Typical-looking activations on the first CONV layer (left), and the 5th CONV layer (right) of a trained AlexNet looking at a picture of a cat. Every box shows an activation map corresponding to some filter. Notice that the activations are sparse (most values are zero, in this visualization shown in black) and mostly local.
Conv/FC Filters. The second common strategy is to visualize the weights. These are usually most interpretable on the first CONV layer which is looking directly at the raw pixel data, but it is possible to also show the filter weights deeper in the network. The weights are useful to visualize because well-trained networks usually display nice and smooth filters without any noisy patterns. Noisy patterns can be an indicator of a network that hasn’t been trained for long enough, or possibly a very low regularization strength that may have led to overfitting.

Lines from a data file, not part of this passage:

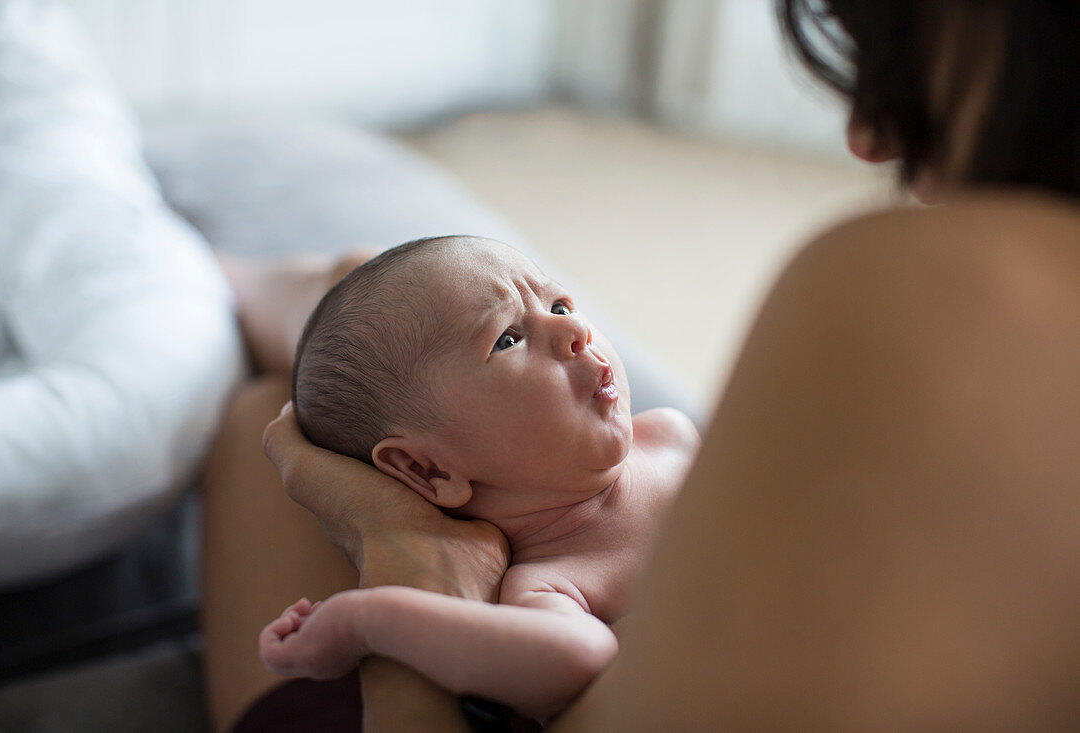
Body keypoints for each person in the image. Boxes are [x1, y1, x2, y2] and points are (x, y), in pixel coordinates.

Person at [206, 0, 1080, 730]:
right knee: (369, 313)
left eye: (901, 52)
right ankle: (246, 282)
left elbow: (567, 659)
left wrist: (400, 567)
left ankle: (219, 282)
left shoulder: (956, 290)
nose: (868, 135)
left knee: (264, 417)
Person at [256, 236, 697, 719]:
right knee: (256, 408)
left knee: (268, 391)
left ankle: (253, 286)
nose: (573, 329)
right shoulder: (550, 585)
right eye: (509, 338)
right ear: (428, 469)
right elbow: (577, 658)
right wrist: (363, 621)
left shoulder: (669, 435)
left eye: (560, 303)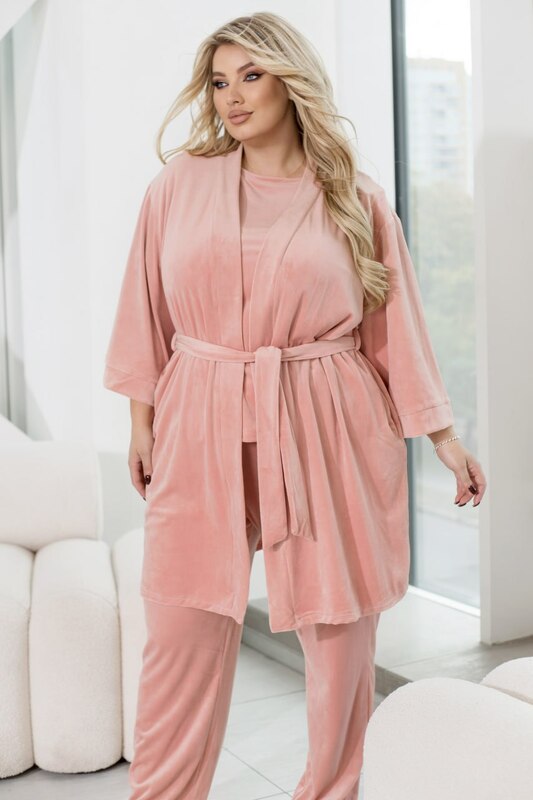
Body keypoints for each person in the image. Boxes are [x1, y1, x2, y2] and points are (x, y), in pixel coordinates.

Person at [103, 11, 487, 800]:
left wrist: (444, 438)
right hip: (199, 418)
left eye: (252, 76)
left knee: (339, 637)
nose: (232, 97)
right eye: (219, 81)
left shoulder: (353, 197)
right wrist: (140, 423)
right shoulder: (179, 185)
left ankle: (330, 790)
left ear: (292, 81)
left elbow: (396, 329)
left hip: (325, 423)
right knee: (179, 627)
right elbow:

Typical-looking filters on the first CONV layer (left), and the 2nd CONV layer (right) of a trained AlexNet. Notice that the first-layer weights are very nice and smooth, indicating nicely converged network. The color/grayscale features are clustered because the AlexNet contains two separate streams of processing, and an apparent consequence of this architecture is that one stream develops high-frequency grayscale features and the other low-frequency color features. The 2nd CONV layer weights are not as interpretable, but it is apparent that they are still smooth, well-formed, and absent of noisy patterns.